Page-level text extractions:
***
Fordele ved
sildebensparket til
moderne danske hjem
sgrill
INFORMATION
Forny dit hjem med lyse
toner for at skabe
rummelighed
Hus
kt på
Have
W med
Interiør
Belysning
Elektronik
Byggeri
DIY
***
▸ YOUR OBJECTIVE
Please rewrite the listing with "Interiør" changed to "Indretning" and every other line left as it is.

▸ TASK RESPONSE
Fordele ved
sildebensparket til
moderne danske hjem
sgrill
INFORMATION
Forny dit hjem med lyse
toner for at skabe
rummelighed
Hus
kt på
Have
W med
Indretning
Belysning
Elektronik
Byggeri
DIY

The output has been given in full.